> _SOURCE TEXT_
────────────────

As Idaho Falls enters its ninth decade of professional baseball in the Pioneer League, 2021 will be its second year as an independent team—the first coming in 1985 between Major League Baseball affiliations with the Oakland A’s and Atlanta Braves.
A nostalgic perspective stems from my role as a starting pitcher on the ’85 Idaho Falls Eagles, my first season in professional baseball. Local fans were wonderfully cheerful and pleasant, and players enjoyed participating in the Fourth of July Parade, but our ball club did not exactly make the city proud.
We wish this year’s independent Idaho Falls Chukars well, and hope they will be nothing like the ’85 Eagles, who finished with the worst record in the long and storied history of Idaho Falls professional baseball, which began in 1940. The Eagles suffered through three 10-game losing streaks and ended with a 19-49 record, completing the 70-game season two games short because of rainouts that were never made up, including a homemade “wet grounds” cancellation after some players soaked parts of the infield, home plate and pitching mound by letting water run out of a hose.
It was a Sunday, and players got wind of the fact that attendance was low on the Sabbath in a city with a large Mormon population, about 90% at the time. It barely sprinkled early in the morning, but players were tired of losing and wanted a night off. A few took matters into their own hands and team president John McDermott’s face told the story in the clubhouse when he was informed about how the puddles arrived with such light precipitation several hours earlier.
Three years later in the movie Bull Durham, Hollywood and Kevin Costner depicted a band of minor leaguers benefiting from their “rainout” on the silver screen. I was stunned watching it for the first time, thinking that’s almost exactly what happened in Idaho Falls. “You want a rainout? Bet you $100 I can get you a rainout,” Crash Davis (Costner) quips in the 1988 baseball movie classic as the veteran catcher and members of the Durham Bulls turn on water sprinklers and frolic through mud with headfirst slides, triggering a man-made rainout.
In another famous scene, Bulls pitcher Nuke LaLoosh (Tim Robbins) planted himself next to Davis on a bus, and Davis spelled out the proper clichés to say during press interviews after LaLoosh blared out how winning is so much better than losing. The moment hit close to home, because losing became synonymous with the Idaho Falls Eagles. Newly signed players replaced cut (or released) players at an alarming rate, and guys were always looking over their shoulder, wondering if they would be next to get the ax.
The Idaho Falls Eagles were a rag-tag group of misfits. A semi pro team from Southern California, the Orange County A’s, had planned to play in Idaho Falls that summer as an independent team in the Pioneer League. But the team owner bolted in early June because of business disagreements with Idaho Falls Baseball Club, Inc., leaving players stranded without management or a team.

────────────────

> _RECORDS PROVIDED_
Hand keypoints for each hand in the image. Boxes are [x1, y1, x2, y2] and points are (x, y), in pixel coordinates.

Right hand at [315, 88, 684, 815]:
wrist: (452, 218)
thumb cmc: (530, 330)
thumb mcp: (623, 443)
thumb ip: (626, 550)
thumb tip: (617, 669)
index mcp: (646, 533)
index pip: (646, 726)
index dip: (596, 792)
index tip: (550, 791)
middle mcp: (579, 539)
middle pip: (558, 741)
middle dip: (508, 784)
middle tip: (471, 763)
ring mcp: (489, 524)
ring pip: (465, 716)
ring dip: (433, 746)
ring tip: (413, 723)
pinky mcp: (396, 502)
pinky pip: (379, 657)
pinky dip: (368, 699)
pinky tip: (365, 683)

────────────────

> _PROBLEMS AND TASKS_
[a] From the Idaho Falls baseball essay above the listing, please extract the passage from "We wish this" up to and including "out of a hose.".
[b] Answer these questions using the Idaho Falls baseball essay above the listing:
(i) What was the final record of the 1985 Idaho Falls Eagles?
(ii) Who was the team president mentioned in the essay?
(iii) Which semi pro team from Southern California had planned to play in Idaho Falls that summer?

> _SOLUTIONS TO THE PROBLEMS_
[a]
We wish this year’s independent Idaho Falls Chukars well, and hope they will be nothing like the ’85 Eagles, who finished with the worst record in the long and storied history of Idaho Falls professional baseball, which began in 1940. The Eagles suffered through three 10-game losing streaks and ended with a 19-49 record, completing the 70-game season two games short because of rainouts that were never made up, including a homemade “wet grounds” cancellation after some players soaked parts of the infield, home plate and pitching mound by letting water run out of a hose.

[b]
(i) 19-49
(ii) John McDermott
(iii) The Orange County A's